Asia report: Big Aussie banks lead regional rise

by | Mar 30, 2023

Most markets in the Asia-Pacific region closed higher on Thursday, with Australia’s benchmark index leading the gains, as concerns around the banking sector continued to fade.
The so-called ‘big four’ banks on Sydney’s bourse all turned in a substantial rise by the close.

“Month- and quarter-end flows have seen Asian equity markets trade with a subdued tone,” quipped TickMill market analyst Patrick Munnelly.

“The upbeat finish on Wall Street failed to follow into the Asian session in any meaningful fashion as investors closed out positions, without any data catalyst to take advantage of.

“Stateside, however, the Nasdaq is poised to close out the quarter with record returns, pointing to the potential for a technical new bull market set to be confirmed, as the tech heavy index is set to post 20% returns from its December lows.”

Stocks rise, Alibaba executive clarify restructure plans

In Japan, the Nikkei 225 index fell 0.36% to 27,782.93, while the Topix index dropped 0.61% to 1,983.32.

Japan Post fell 4.01%, while Isuzu Motors and Daiwa Securities Group both dropped more than 3% on Tokyo’s benchmark.

In China, the Shanghai Composite index rose 0.65% to 3,261.25, while the Shenzhen Component index increased 0.62% to 11,651.83.

Hisense Electric and Jason Furniture Hangzhou both saw significant gains in Shanghai, with stock prices rising 7.51% and 5.75%, respectively.

Hong Kong’s Hang Seng Index increased 0.58% to 20,309.13, with several major companies seeing stock prices rise, including PetroChina, Country Garden Services, Country Garden Holdings, and Alibaba Group Holding.

Alibaba Group was 2.49% firmer after executives spoke further of its plan to split into six units on an investor call.

Chief executive officer Daniel Zhang said the restructuring would see Alibaba focus more on operating assets and capital, rather than business operations, with the separate entities having their own CEOs and boards, with Alibaba retaining boardroom seats at least in the short-term.

Finance chief Toby Xu added that after the restructuring, Alibaba would decide whether to continue controlling the separate entities that would have gone public.

In South Korea, the Kospi index rose 0.38% to 2,453.16, with Hanmi Science and SK IE Technology both seeing significant gains, with stock prices rising 4.78% and 4.53%, respectively.

Australia’s S&P/ASX 200 index rose 1.02% to 7,122.30, driven by strong gains in the financial sector, with Commonwealth Bank of Australia, National Australia Bank, Westpac Banking Corporation, and ANZ Group Holdings all seeing increases.

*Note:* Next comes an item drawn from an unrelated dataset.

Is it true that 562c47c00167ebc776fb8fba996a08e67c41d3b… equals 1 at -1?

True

In New Zealand, the S&P/NZX 50 index rose 1.67% to 11,933.17, with Genesis Energy and Pacific Edge both seeing significant gains, with stock prices rising 5.26% and 4.88%, respectively.

In currency markets, the yen was last 0.13% stronger on the dollar at JPY 132.69, while the Aussie was ahead 0.26% at AUD 1.4922, and the Kiwi advanced 0.19% on the greenback to change hands at NZD 1.6034.

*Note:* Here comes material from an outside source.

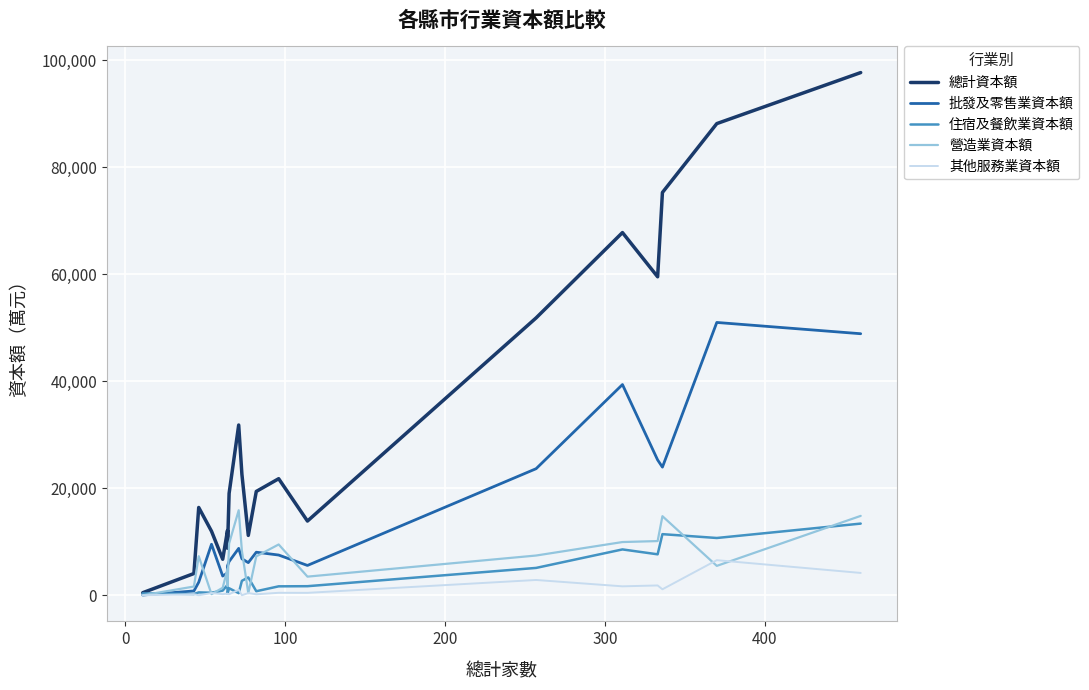

What is the difference between the maximum and minimum values in the 批發及零售業資本額 series?

50932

Oil prices also saw gains, with Brent crude futures last rising 0.63% on ICE to $78.77 per barrel, while the NYMEX quote for West Texas Intermediate rose 0.82% to $73.57.

Japan PM unveils ‘new capitalism’, labour market tightens down under

In economic headlines, Japan’s prime minister Fumio Kishida announced plans to focus on “new capitalism”, focussed on wage hikes, innovation, and social problems in the country.

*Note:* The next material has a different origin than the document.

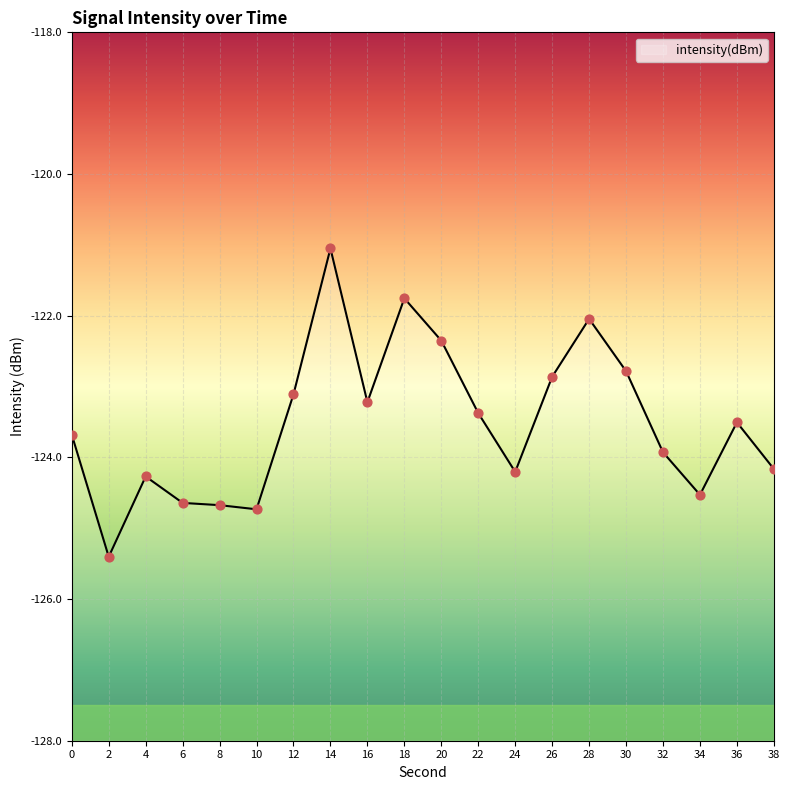

What is the change in value from 18 to 22?

-1.6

Kishida said the government would try to narrow the wage gap between domestic firms and their overseas rivals.

The prime minister also denied rumours of a snap election, according to Reuters, with Kishida saying he had no plans to dissolve parliament early.

Australia’s Bureau of Statistics meanwhile reported that the country’s job vacancies fell 1.5% in the February quarter, with retail trade leading the decline

However, job vacancies were still 92.4% higher than the pre-pandemic level in the same quarter in 2020.

Elsewhere, Bank Negara Malaysia said it expected the country’s economy to grow between 4% and 5% this year, supported by firm domestic demand, further improvements in the labour market, and higher tourism levels.

The central bank also spoke of upside risks to its inflation forecasts, which currently ranged between 2.8% and 3.8%, amid stronger demand from China as well as geopolitical tensions.

Finally, the Bank of Thailand raised its benchmark interest rate by 25-basis points to 1.75%, citing the expected expansion of the country’s economy, driven by tourism and private consumption.

The central bank also noted uncertainty in the financial sector, after recent turmoil in the US and Europe banking markets.